WASHING OUT SOLUBLE WEED KILLERS
Many of the less-persistent weed killers are fairly soluble and will move downward in soil if subjected to heavy watering. Most of the 2,4-D products, for example, can be removed from surface soil by applying two inches of water. To know when you have applied two inches of water, set coffee cans at intervals under the sprinkler and when the can with the least water in it contains two inches, turn off the hose. Reseeding can be done immediately.
This washing (as well as rainfall), by the way, does not spoil the effect of the chemical on weeds you want to kill, provided the water does not go on for at least eight hours after application of a tri-ethanolamine salt, a sodium salt or an amine form of 2,4-D or 2,4,5-T. If ester forms of the chemicals are used, only one hour need elapse before it is safe to wash the soil, since ester types penetrate the plant tissues within that time.

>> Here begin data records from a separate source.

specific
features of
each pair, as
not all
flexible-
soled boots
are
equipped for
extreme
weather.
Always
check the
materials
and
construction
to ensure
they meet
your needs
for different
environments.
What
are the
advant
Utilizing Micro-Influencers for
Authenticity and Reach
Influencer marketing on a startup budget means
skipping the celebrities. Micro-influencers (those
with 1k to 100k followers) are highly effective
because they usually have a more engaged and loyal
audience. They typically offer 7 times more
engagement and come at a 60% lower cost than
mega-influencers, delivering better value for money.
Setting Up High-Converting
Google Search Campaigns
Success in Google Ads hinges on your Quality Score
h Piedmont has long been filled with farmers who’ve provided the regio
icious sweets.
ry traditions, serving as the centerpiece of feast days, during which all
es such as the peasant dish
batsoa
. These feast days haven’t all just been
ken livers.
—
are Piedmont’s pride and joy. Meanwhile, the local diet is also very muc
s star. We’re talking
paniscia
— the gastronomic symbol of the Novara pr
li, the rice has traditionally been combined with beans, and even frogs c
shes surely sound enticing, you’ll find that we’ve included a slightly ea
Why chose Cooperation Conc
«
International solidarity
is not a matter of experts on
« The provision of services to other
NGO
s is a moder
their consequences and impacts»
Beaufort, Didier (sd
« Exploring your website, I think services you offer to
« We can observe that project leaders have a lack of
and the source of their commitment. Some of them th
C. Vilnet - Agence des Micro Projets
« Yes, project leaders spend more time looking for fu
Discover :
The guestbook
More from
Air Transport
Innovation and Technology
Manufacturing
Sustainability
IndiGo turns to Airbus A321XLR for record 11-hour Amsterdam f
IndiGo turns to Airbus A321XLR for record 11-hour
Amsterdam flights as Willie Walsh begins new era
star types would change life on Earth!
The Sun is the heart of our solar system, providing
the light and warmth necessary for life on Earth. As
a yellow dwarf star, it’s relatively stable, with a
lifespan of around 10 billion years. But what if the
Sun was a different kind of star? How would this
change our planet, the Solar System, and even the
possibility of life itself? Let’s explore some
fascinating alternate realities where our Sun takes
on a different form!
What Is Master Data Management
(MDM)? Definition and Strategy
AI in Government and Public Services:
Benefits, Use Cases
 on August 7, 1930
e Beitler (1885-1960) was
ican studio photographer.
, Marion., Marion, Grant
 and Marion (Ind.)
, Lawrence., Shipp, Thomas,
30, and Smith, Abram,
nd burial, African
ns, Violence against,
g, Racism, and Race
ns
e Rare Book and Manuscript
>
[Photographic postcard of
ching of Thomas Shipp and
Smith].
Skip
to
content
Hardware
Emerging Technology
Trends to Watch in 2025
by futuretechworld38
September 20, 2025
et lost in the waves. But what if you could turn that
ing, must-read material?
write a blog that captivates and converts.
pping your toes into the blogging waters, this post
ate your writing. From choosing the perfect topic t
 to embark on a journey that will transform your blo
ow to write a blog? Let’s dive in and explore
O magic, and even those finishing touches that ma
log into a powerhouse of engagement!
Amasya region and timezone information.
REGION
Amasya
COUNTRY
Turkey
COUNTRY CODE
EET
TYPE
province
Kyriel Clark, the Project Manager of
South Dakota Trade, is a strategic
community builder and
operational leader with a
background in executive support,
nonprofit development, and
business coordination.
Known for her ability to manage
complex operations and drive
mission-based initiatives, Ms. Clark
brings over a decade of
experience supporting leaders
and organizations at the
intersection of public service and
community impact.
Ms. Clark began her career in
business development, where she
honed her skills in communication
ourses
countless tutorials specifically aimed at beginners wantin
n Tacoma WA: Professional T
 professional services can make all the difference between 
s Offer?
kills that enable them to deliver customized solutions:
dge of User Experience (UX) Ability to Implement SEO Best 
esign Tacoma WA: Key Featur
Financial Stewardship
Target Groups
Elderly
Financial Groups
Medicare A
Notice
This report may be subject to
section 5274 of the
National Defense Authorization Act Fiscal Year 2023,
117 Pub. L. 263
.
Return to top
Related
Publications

Weed control is closely connected to soil care. The finest Gardener's Loam is not worth much if blighted by weeds. With the help of a great and ever-increasing selection of chemicals, the home owner can bar many kinds of undesirable plants from his lawn and garden. It can be done in three "stages": sterilizing the soil, killing germinating seed, and destroying mature weed plants. But weed-killing chemicals, too, present potential hazards from the build-up of toxic residues in the soil. In any event, the faithful observance of instructions on the package will assure maximum protection as well as value to the user, to the plantings being treated, and to the soil itself.